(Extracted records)
================================

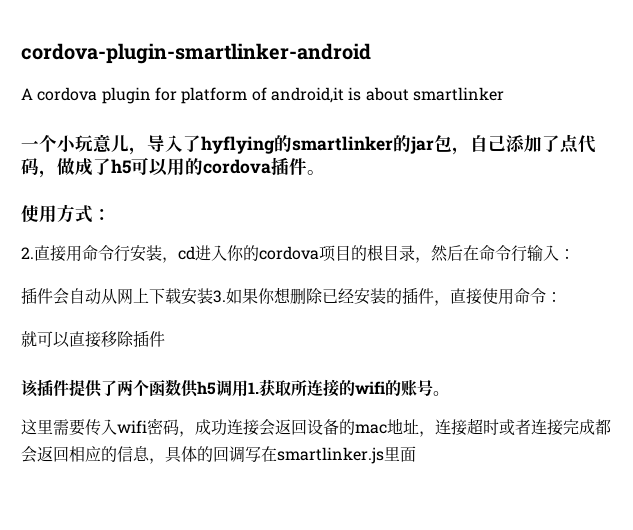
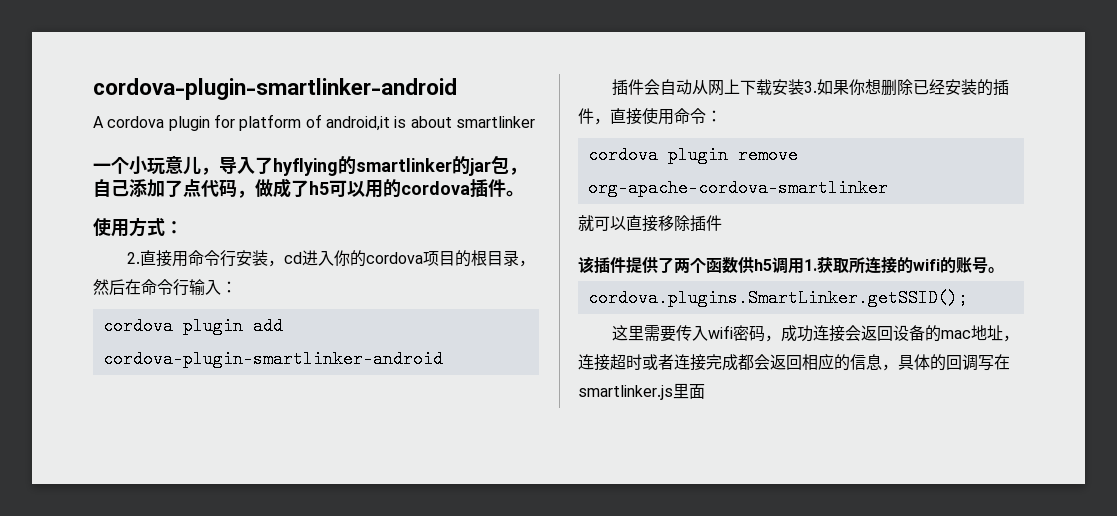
(575, 254) none -> [102,317,283,335] [102,350,443,368] // cordova plugin add cordova-plugin-smartlinker-android
(562, 297) none -> [587,146,798,164] [587,179,888,197] // cordova plugin remove org-apache-cordova-smartlinker
(449, 393) none -> [587,289,968,307] // cordova.plugins.SmartLinker.getSSID();

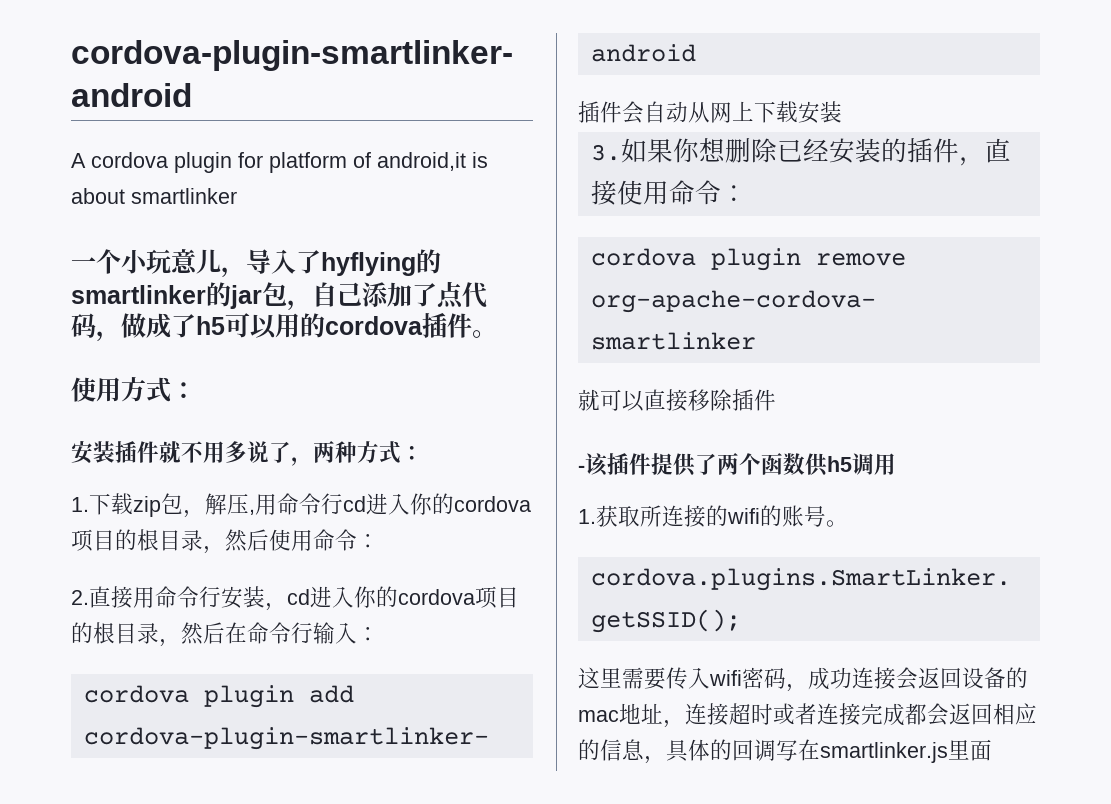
(183, 227) none -> [71,441,423,466] [71,493,531,518] [71,529,379,554] // 安装插件就不用多说了，两种方式： // 1.下载zip包，解压,用命令行cd进入你的cordova项目的根目录，然后使用命令：
(804, 87) none -> (842, 112) //
(722, 223) none -> [578,465,585,472] -
(804, 266) none -> (896, 464) //

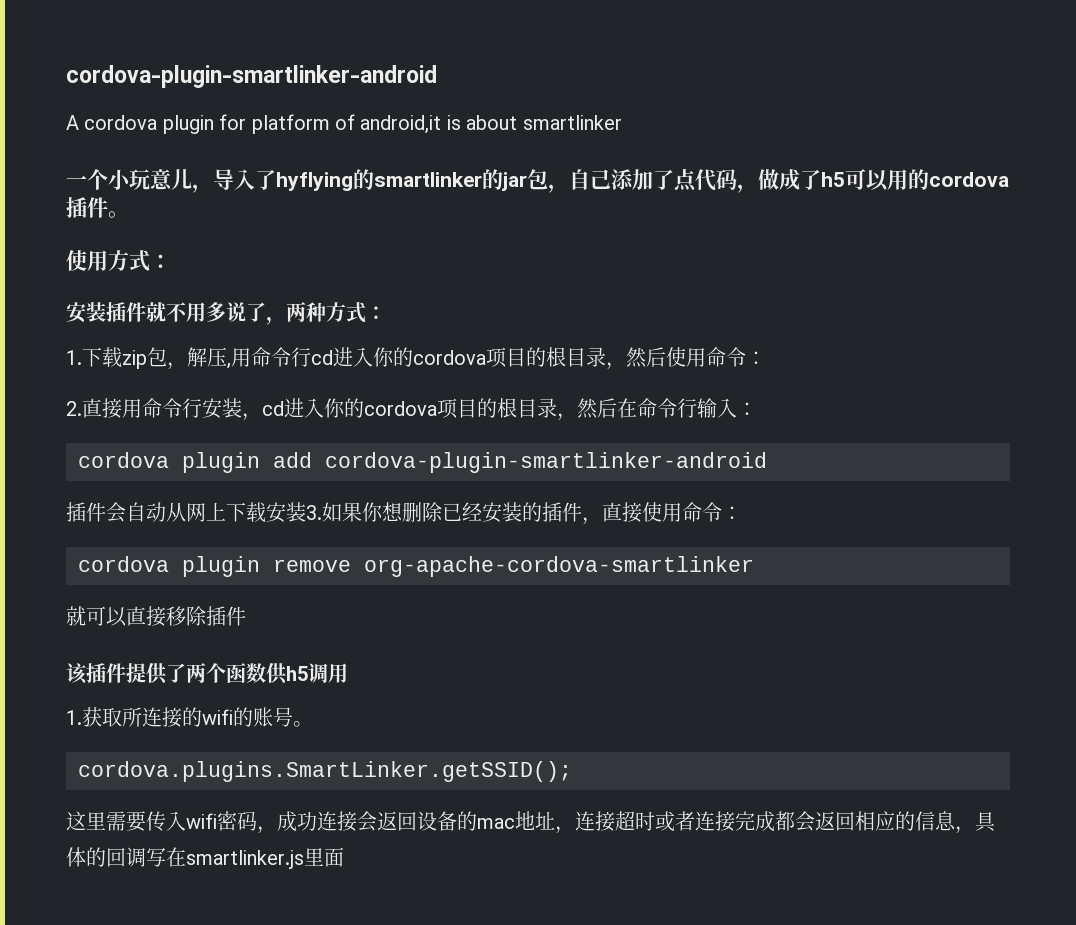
(842, 112) // -> (306, 512) none
[578,465,585,472] - -> (246, 616) none

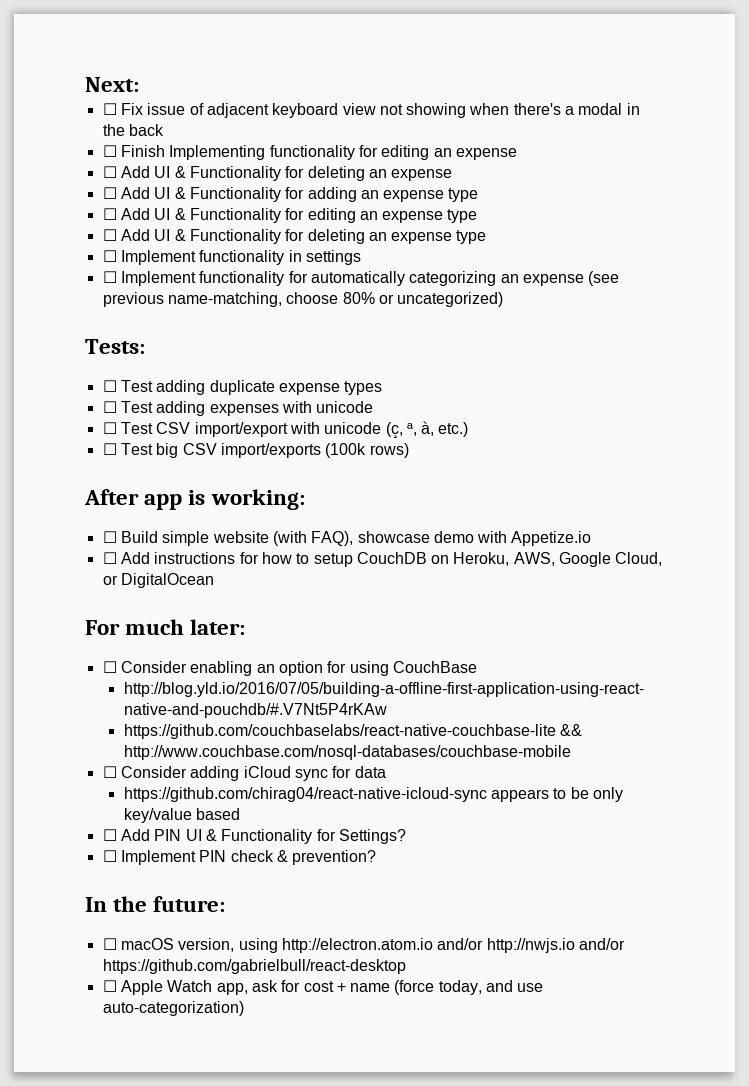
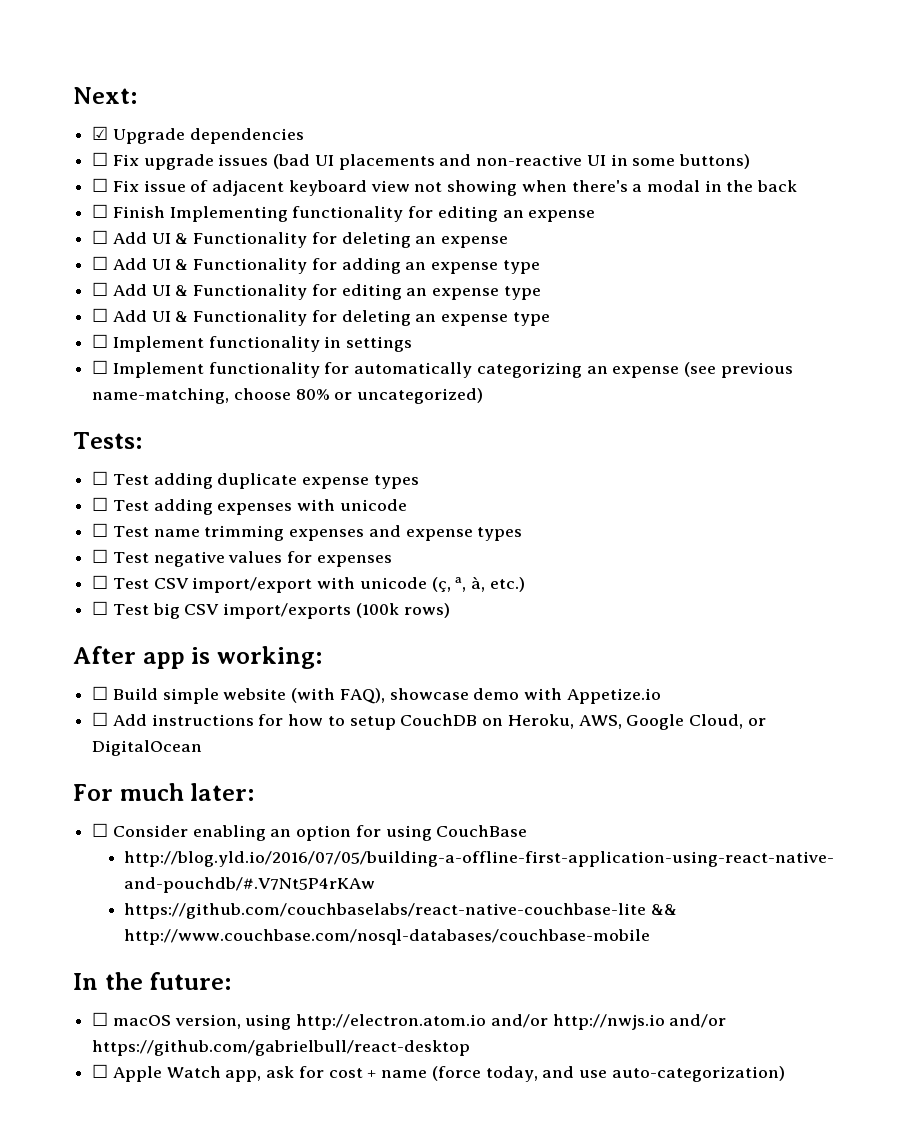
(139, 84) none -> [92,126,304,144] [92,152,750,170] // ☑ Upgrade dependencies // ☐ Fix upgrade issues (bad UI placements and non-reactive UI in some buttons)
(374, 407) none -> [92,523,523,541] [92,549,392,567] // ☐ Test name trimming expenses and expense types // ☐ Test negative values for expenses
[102,766,386,781] [123,787,623,802] [123,808,240,823] [102,829,406,844] [102,850,377,865] // ☐ Consider adding iCloud sync for data // https://github.com/chirag04/react-native-icloud-sync appears to be only key/value based // ☐ Add PIN UI & Functionality for Settings? // ☐ Implement PIN check & prevention? -> (651, 937) none

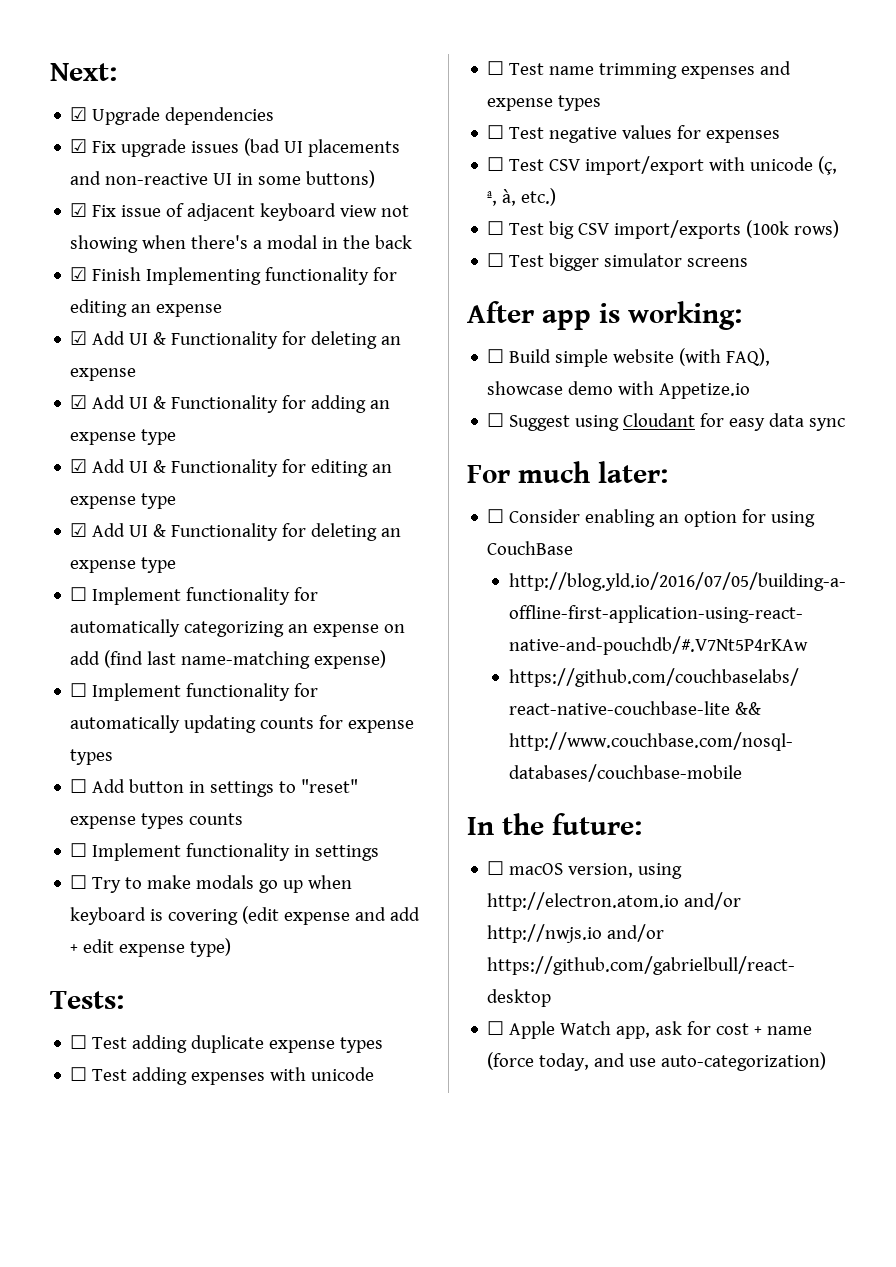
[92,152,109,166] ☐ -> [70,139,88,153] ☑
[92,178,109,192] ☐ -> [70,203,88,217] ☑
[92,204,109,218] ☐ -> [70,267,88,281] ☑
[92,230,109,244] ☐ -> [70,331,88,345] ☑
[92,256,109,270] ☐ -> [70,395,88,409] ☑
[92,282,109,296] ☐ -> [70,459,88,473] ☑
[92,308,109,322] ☐ -> [70,523,88,537] ☑
[324,336,413,352] [92,360,793,378] [92,388,484,404] in settings // ☐ Implement functionality for automatically categorizing an expense (see previous name-matching, choose 80% or uncategorized) -> [294,587,319,601] [70,619,406,637] [70,650,387,669] [70,683,319,701] [70,715,415,733] [70,749,114,765] [70,779,359,797] [70,813,244,829] [70,843,380,861] [70,875,353,893] [70,906,421,925] [70,938,232,957] for automatically categorizing an expense on add (find last name-matching expense) // ☐ Implement functionality for automatically updating counts for expense types // ☐ Add button in settings to "reset" expense types counts // ☐ Implement functionality in settings // ☐ Try to make modals go up when keyboard is covering (edit expense and add + edit expense type)
(450, 610) none -> [487,253,749,271] // ☐ Test bigger simulator screens
[112,714,766,730] [92,740,203,756] Add instructions for how to setup CouchDB on Heroku, AWS, Google Cloud, or DigitalOcean -> [509,413,846,431] Suggest using Cloudant for easy data sync

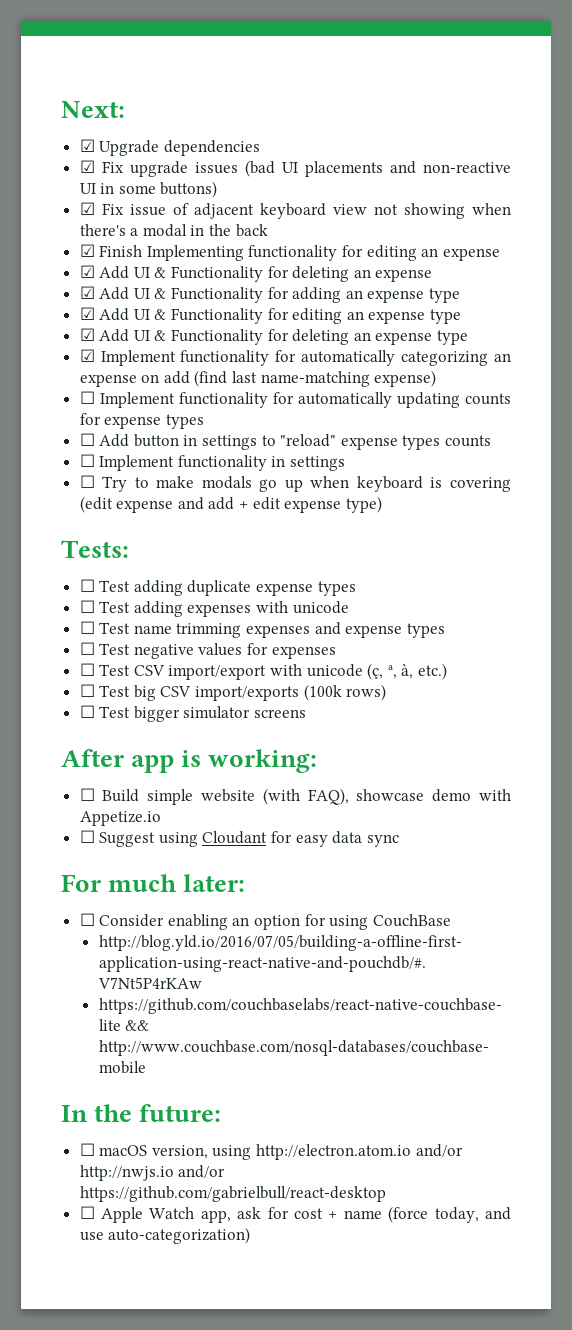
[70,587,88,601] ☐ -> [79,349,95,362] ☑
[301,779,359,793] "reset" -> [280,434,337,447] "reload"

================================

== ASSIGNED TASK ==
Report only the number of lines in the records that include the word "data".

== RESPONSE AREA ==
2